Id. at 93 (quoting Statement of Commonwealth of Pennsylvania Insurance Commissioner and Department in Support of Application for Reargument at 8). The Third Circuit has since predicted that the Pennsylvania Supreme Court would apply the same reasoning if faced with a similar issue in a case involving a single-vehicle policy; a waiver signed at the inception of a policy would remain valid despite the addition of different vehicles or subsequent renewals of the policy. Id.
Here, the Insurance Commissioner’s definition weighs in Robin Zerr’s favor. By dropping UIM coverage entirely in 1999, she rendered the stacking waiver she signed in 1993 irrelevant; Robin Zerr could not waive stacking on coverage she no longer maintained. By adding UIM coverage again on October 27, 1999, she completed a “new purchase of coverage” within the meaning of the MVFRL. Cf. id. (applying the Insurance Commissioner’s definition of “purchase” to conclude that additional stacking waivers were not required for new vehicles added to a single-vehicle policy where insured waived stacking at the inception of the policy). An insurer’s failure to obtain a stacking waiver entitles its insured to stack UIM coverage.
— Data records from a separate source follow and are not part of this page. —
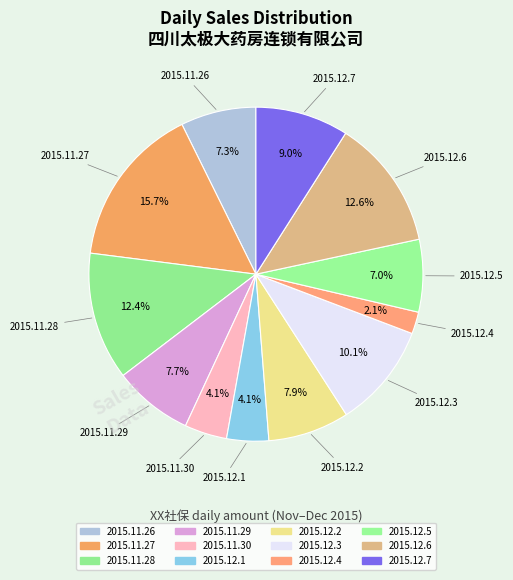

True or false: 2015.11.28 accounts for 5% of the total.

False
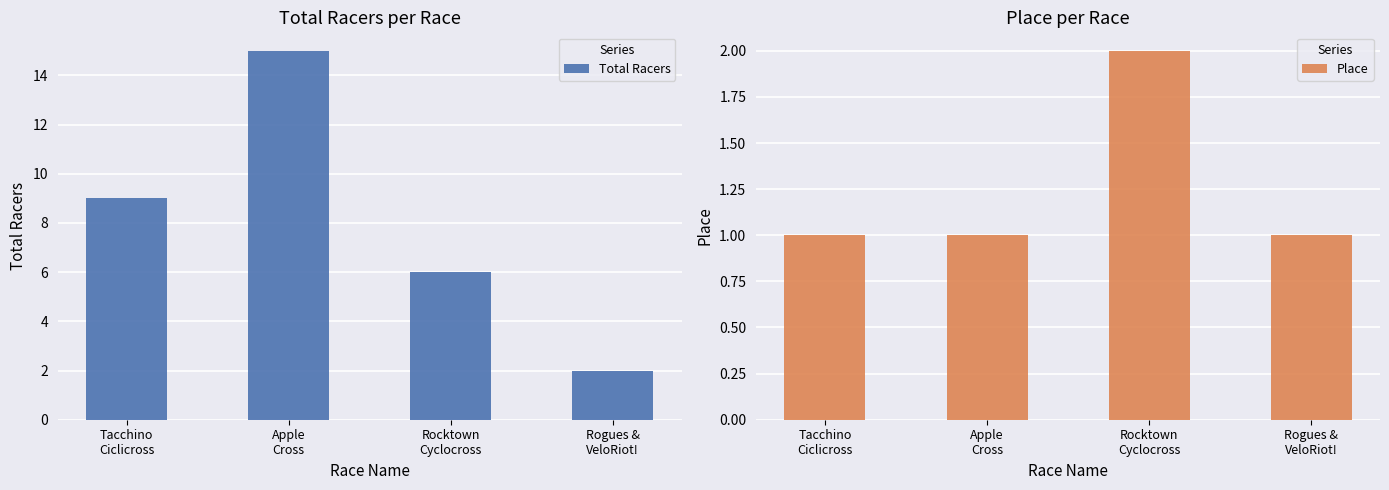

At Tacchino
Ciclicross, list the series in order from largest to smallest.

Total Racers, Place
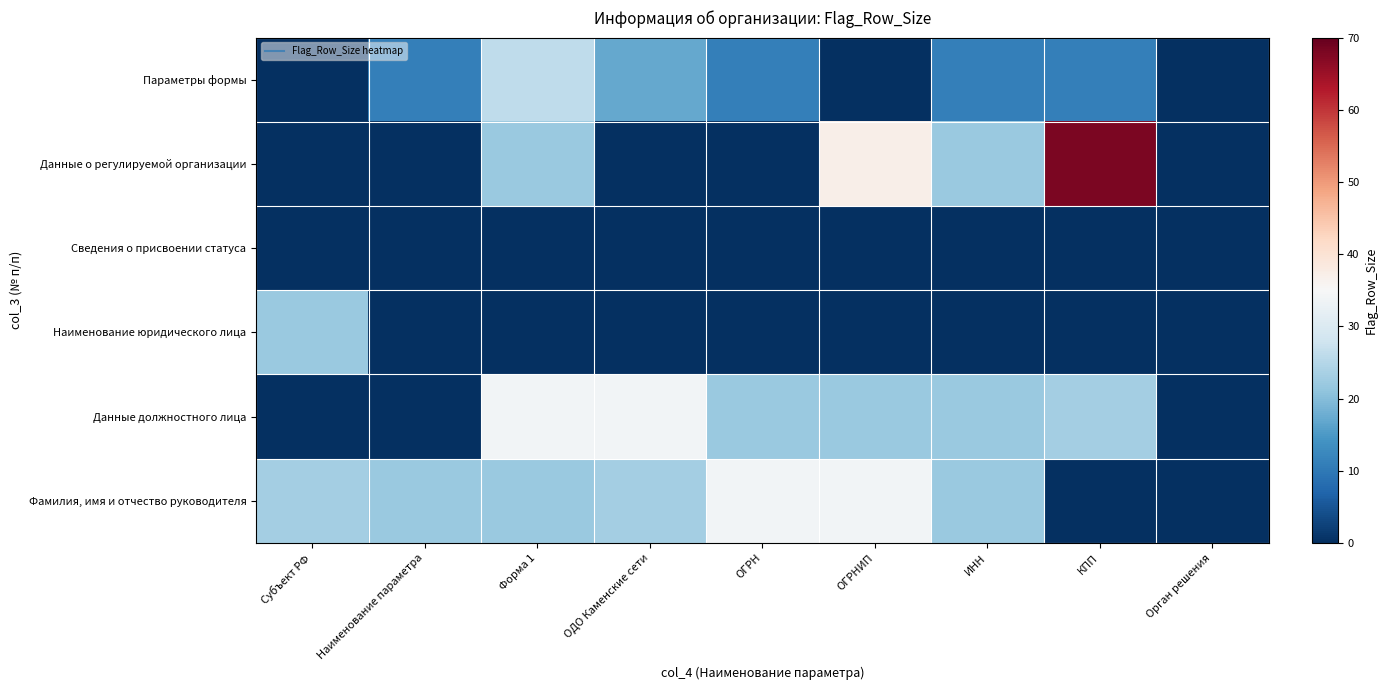

At which category is the sum across all series the highest?

Форма 1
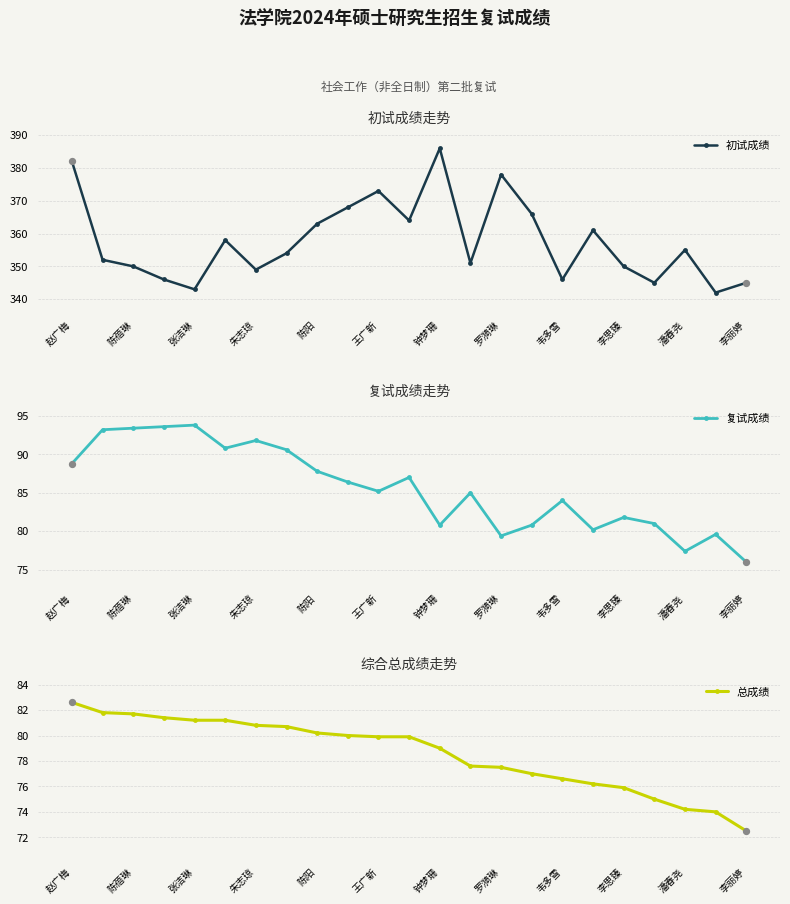

Which series has the largest total across all categories?

初试成绩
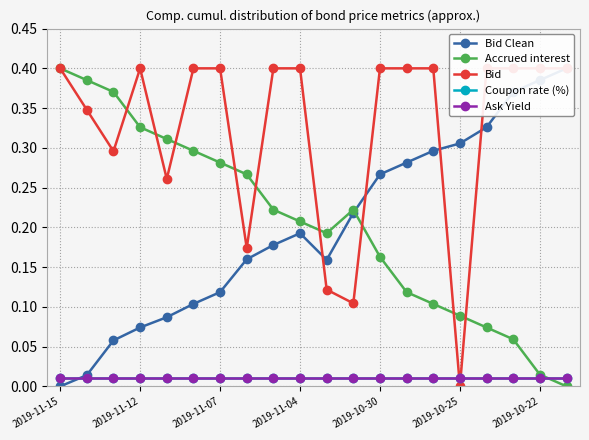

True or false: Accrued interest has more than 0 points higher than both neighbors.

True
See Sackett III, 4 A.3d at 640–41. Nationwide obtained no such waiver for Robin Zerr’s re-purchase of UIM coverage on October 27, 1999. Robin Zerr is therefore entitled to stacked benefits under her UIM policy.
IV. CONCLUSION
Defendants have demonstrated that no disputed issue of material fact precludes summary judgment on Robin Zerr’s claim for stacked benefits. However, neither Defendants nor Nationwide has established whether Kephart’s Lincoln General policy was available to satisfy Defendants claims following the August 2004 accident. The Court will therefore grant Defendants’ motion in part and otherwise deny the parties’ motions for summary judgment. An Order consistent with this Memorandum will be docketed separately.